### Exercise brief
Transcribe the German class blog post from "We all shared" up to and including "remained a mystery.".

### Text
·····
Ryan: Hideki! ‘Wie’ und ‘was?’ (Shrugs and shakes head because we haven’t learned “What’s the difference?”  or “We’re confused. Do you know?” yet)

Hideki: HAHAHAHAHAHA! (while shaking head)

Either he knows what our problem is and he’s saying it’s his problem, too, or he’s telling me “sorry, I don’t know what you’re trying to say.”

We all shared a similar exchange on Monday, when we introduced ourselves and talked about where we were before Germany. He kept saying “near Osaka,” and our teacher kept asking “Yeah, but from where” (“Ja, und wie heiβt?”). And he kept saying “Osaka.”

That was also before we all knew much German at all. We tried playing charades to no avail. Hideki remained a mystery.

But today: Hideki, unveiled! Sort of. Now, we’re all experts at saying where we’re from, what our hobbies are, where we live, what we do for a living, which languages we know, and some other stuff. So, today, we all went through the small talk dance, again (we had teacher #2 today, and he hadn’t heard our small talk, yet). Woher kommst du? Wo wohnst du? Hast du hobbys? Was bist du von Beruf? (“What do you do for work?”) Was ist dein hobby? Wo ist deine heimatstadt? Hat deine Heimatstadt gutes Bier? Those last two are “Where is your hometown?” and “Does your hometown have good beer?” To these, Hideki answered like this:

Heimatstadt: in Mie, Japan

Hobby: Schwimmen

Gut Bier: Nein

Beruf: Wirtschaft student

His hometown is somewhere in Mie (clearer than “near Osaka!”), he swims for his hobby, his hometown doesn’t have good beer, and he’s an economics student! Great to meet you, Hideki!

I’m especially excited after today’s conversation. We’re all shaky at communication right now, as the diagram earlier in this post points out. However, as we progress in this class, we’re all going to share German, which is nobody’s native tongue. That means when we get together, the easiest way to communicate will be abandoning our native languages in favor of this one we just learned, here. That’s fun.

Post #2: German for Non-Germans

I remember learning Spanish and Chinese in American classes. The teacher would explain one of the language’s concepts in English, then define each vocabulary word in English. Finally, we would practice in the new language. I grew accustomed to that method. It became the easy way to learn.

Now, I’m in a German class full of people who don’t speak English at all. Well, that’s not entirely true. One guy kind of speaks English. And the people teaching the class know how to speak English. They can’t, though. It would go right over most of the class’s head. While we’re on the subject, these are my classmates:

  1. Isabella: Spanish girl who only speaks Spanish.
·····
### Supplied information
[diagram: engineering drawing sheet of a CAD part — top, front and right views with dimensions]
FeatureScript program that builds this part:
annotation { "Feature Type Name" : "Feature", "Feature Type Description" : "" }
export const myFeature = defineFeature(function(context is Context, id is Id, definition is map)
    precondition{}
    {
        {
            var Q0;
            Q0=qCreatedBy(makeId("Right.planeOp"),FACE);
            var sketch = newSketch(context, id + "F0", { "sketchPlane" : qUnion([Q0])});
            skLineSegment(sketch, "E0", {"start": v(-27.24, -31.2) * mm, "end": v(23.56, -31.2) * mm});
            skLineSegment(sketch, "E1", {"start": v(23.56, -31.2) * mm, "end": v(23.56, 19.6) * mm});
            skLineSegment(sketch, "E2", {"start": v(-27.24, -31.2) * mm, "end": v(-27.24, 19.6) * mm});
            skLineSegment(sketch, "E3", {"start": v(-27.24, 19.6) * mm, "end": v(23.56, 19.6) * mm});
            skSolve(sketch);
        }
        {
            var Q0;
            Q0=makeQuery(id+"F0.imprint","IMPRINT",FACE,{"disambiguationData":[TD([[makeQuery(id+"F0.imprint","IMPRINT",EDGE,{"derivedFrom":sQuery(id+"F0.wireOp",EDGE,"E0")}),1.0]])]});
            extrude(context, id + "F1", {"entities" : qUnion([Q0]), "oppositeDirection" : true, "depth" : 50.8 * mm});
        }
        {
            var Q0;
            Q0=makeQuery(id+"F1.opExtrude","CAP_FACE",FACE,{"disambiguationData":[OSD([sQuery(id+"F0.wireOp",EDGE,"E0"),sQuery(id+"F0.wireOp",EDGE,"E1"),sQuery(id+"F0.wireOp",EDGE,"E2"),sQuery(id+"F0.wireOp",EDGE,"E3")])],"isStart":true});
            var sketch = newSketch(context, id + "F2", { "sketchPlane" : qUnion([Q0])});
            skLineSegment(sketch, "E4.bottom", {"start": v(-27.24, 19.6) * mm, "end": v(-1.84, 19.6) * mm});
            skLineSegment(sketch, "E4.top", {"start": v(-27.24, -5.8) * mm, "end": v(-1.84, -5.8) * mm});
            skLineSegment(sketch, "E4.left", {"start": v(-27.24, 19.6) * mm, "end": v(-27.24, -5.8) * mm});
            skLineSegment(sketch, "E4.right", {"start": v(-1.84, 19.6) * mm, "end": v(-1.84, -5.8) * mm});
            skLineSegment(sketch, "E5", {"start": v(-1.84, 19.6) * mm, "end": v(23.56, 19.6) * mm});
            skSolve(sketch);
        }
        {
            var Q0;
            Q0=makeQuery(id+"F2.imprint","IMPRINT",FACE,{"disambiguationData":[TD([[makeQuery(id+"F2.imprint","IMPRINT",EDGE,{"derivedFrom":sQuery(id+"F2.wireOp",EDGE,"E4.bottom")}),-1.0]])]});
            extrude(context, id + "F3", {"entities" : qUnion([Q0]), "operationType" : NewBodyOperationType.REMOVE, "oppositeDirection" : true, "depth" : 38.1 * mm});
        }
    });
·····
### Answer to the exercise
We all shared a similar exchange on Monday, when we introduced ourselves and talked about where we were before Germany. He kept saying “near Osaka,” and our teacher kept asking “Yeah, but from where” (“Ja, und wie heiβt?”). And he kept saying “Osaka.”

That was also before we all knew much German at all. We tried playing charades to no avail. Hideki remained a mystery.